James S. Duncan, PhD
Office Phone: 215-728-2565
Lab Phone: 215-728-2565
Protein kinases represent one the most tractable drug targets in the pursuit of new and effective cancer treatments. Although kinase inhibitors have shown great promise for the treatment of cancer, most single agent kinase inhibitor therapies have had limited clinical success due to rapid development of drug resistance. Tumors can evade drug therapy by activating compensatory protein kinase networks that promote cell growth and survival overcoming initial treatment. Therefore, combination therapies blocking these changes in kinase activity will likely be required to prevent tumor resistance in cancer.

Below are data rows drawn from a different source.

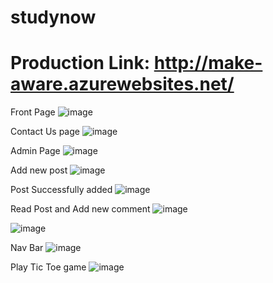 # studynow
# Production Link: http://make-aware.azurewebsites.net/

Front Page
![image](https://github.com/khushpreet-007/studynow/assets/75271300/c7b4d5e0-5286-4e94-bf9e-f34029cb34fa)

Contact Us page
![image](https://github.com/khushpreet-007/studynow/assets/75271300/d0778dae-8b62-4225-9f73-0c88a8fa1356)

Admin Page
![image](https://github.com/khushpreet-007/studynow/assets/75271300/07cbfcbb-cd9a-4403-9582-f3da139e9825)

Add new post
![image](https://github.com/khushpreet-007/studynow/assets/75271300/b81f8126-dabb-4dcb-9b50-1d1588b26c1e)

Post Successfully added 
![image](https://github.com/khushpreet-007/studynow/assets/75271300/68bc44bf-d2ad-4679-9d85-224dcd5b3aee)

Read Post and Add new comment
![image](https://github.com/khushpreet-007/studynow/assets/75271300/7336e302-1492-428a-85f0-bfe22f6ea59e)

![image](https://github.com/khushpreet-007/studynow/assets/75271300/03bc3453-9bad-4020-8c06-02efa4a86b74)

Nav Bar
![image](https://github.com/khushpreet-007/studynow/assets/75271300/e1ebb2af-4d41-46fe-bc36-fb57f083ddd3)

Play Tic Toe game
![image](https://github.com/khushpreet-007/studynow/assets/75271300/2c7fef9e-0993-40c7-b681-6585418c8762)







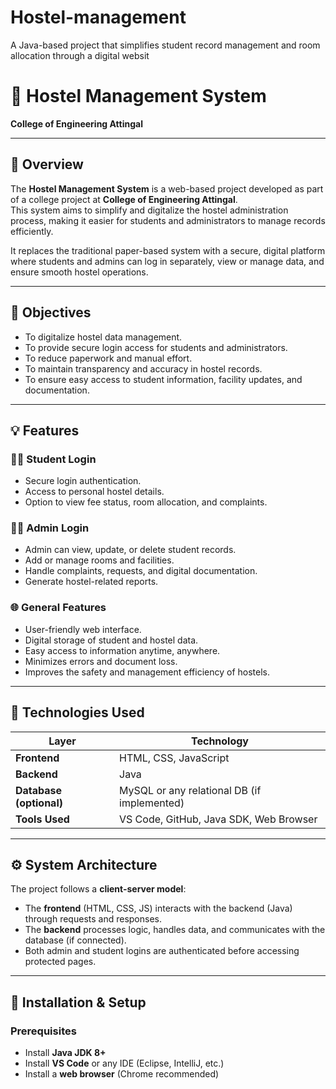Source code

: # Hostel-management
A  Java-based project that simplifies student record management and room allocation through a digital websit
# 🏫 Hostel Management System  
**College of Engineering Attingal**  

---

## 📖 Overview  
The **Hostel Management System** is a web-based project developed as part of a college project at **College of Engineering Attingal**.  
This system aims to simplify and digitalize the hostel administration process, making it easier for students and administrators to manage records efficiently.  

It replaces the traditional paper-based system with a secure, digital platform where students and admins can log in separately, view or manage data, and ensure smooth hostel operations.

---

## 🎯 Objectives  
- To digitalize hostel data management.  
- To provide secure login access for students and administrators.  
- To reduce paperwork and manual effort.  
- To maintain transparency and accuracy in hostel records.  
- To ensure easy access to student information, facility updates, and documentation.

---

## 💡 Features  
### 👩‍🎓 Student Login  
- Secure login authentication.  
- Access to personal hostel details.  
- Option to view fee status, room allocation, and complaints.  

### 🧑‍💼 Admin Login  
- Admin can view, update, or delete student records.  
- Add or manage rooms and facilities.  
- Handle complaints, requests, and digital documentation.  
- Generate hostel-related reports.

### 🌐 General Features  
- User-friendly web interface.  
- Digital storage of student and hostel data.  
- Easy access to information anytime, anywhere.  
- Minimizes errors and document loss.  
- Improves the safety and management efficiency of hostels.

---

## 🧰 Technologies Used  

| Layer | Technology |
|-------|-------------|
| **Frontend** | HTML, CSS, JavaScript |
| **Backend** | Java |
| **Database (optional)** | MySQL or any relational DB (if implemented) |
| **Tools Used** | VS Code, GitHub, Java SDK, Web Browser |

---

## ⚙️ System Architecture  
The project follows a **client-server model**:  
- The **frontend** (HTML, CSS, JS) interacts with the backend (Java) through requests and responses.  
- The **backend** processes logic, handles data, and communicates with the database (if connected).  
- Both admin and student logins are authenticated before accessing protected pages.

---

## 🚀 Installation & Setup  

### Prerequisites  
- Install **Java JDK 8+**  
- Install **VS Code** or any IDE (Eclipse, IntelliJ, etc.)  
- Install a **web browser** (Chrome recommended)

To meet this challenge, our laboratory employs a mass spectrometry based technology that identifies protein kinases responsible for drug resistance, providing an innovative approach to rationally design new combination treatments for cancer. Using this technology, we can capture the majority of the human kinome and detect altered kinome patterns in response to kinase inhibitors currently used to treat cancer. Kinases from all major kinome subfamilies are captured including the majority of kinases implicated in cancer development and progression, as well as a significant proportion of the understudied or (un)targeted kinome. Overall, the goals of our research are to utilize this innovative approach to assess global kinome behavior and its response to small molecule inhibitors to identify previously undiscovered kinase targets leading to new and effective combination therapies to treat cancer.
Project 1. Designing combination therapies for MEK and/or AKT inhibitors in PI3K/RAS altered breast and ovarian cancers
Altered PI3K/RAS signaling has been observed in many cancers including breast and ovarian cancer. Interestingly, recent large-scale genomic studies carried out by the TCGA demonstrated that basal-like TNBC shares strong molecular similarities to High-Grade Serous Ovarian Carcinoma (HGS-OvCa) suggesting the potential for overlapping targeted therapies. HGS-OvCa is the most common and deadly subtype of epithelial ovarian cancer but currently has no effective molecular targeted therapies. Similar to TNBC, elevated MEK-ERK and/or PI3K/AKT activity has been reported in HGS-OvCa cell lines as well as patient tumors leading to the proposed use of MEK and/or AKT inhibitors as a promising therapeutic approach and are currently in the early stages of clinical trials for ovarian cancer. Using a novel mass spectrometry approach that globally measures kinase activity, we are interested in defining kinase targets driving tumor survival and MEK and/or AKT inhibitor resistance in HGS-OvCa. These discoveries will facilitate the design of new clinical trials involving MEK and/or AKT inhibitor combination therapies for HGS-OvCa.
Project 2. Define Discoidin Domain Receptors (DDR1/2) kinase signaling networks involved in tumor growth and resistance to targeted therapies in breast and ovarian cancers
Our current work has revealed a role for a number of previously understudied kinases promoting drug resistance, including DDR1 and DDR2, which represent novel drug targets in breast and ovarian cancers. DDR1/2 have been implicated in a number of biological processes including epithelial-mesenchymal transition (EMT), metastasis and tumor growth; however, the molecular mechanisms and kinase signaling pathways regulated by DDR1/2 remain elusive. Recently, oncogenic mutations in DDR2 have been documented in patients with non-small cell lung carcinomas, establishing DDR2 as a potential driver tyrosine kinase in the progression of cancers. However, the signaling networks regulated by DDR1/2 in cancer have yet to be defined. We believe that DDR1 and DDR2 contribute to the tumorigenic features of breast and ovarian cancer and their activation plays a significant role in resistance to targeted therapy. Our studies are focused on defining DDR1/2 as kinases that when targeted in combination therapies will provide more effective treatment of breast and ovarian cancers.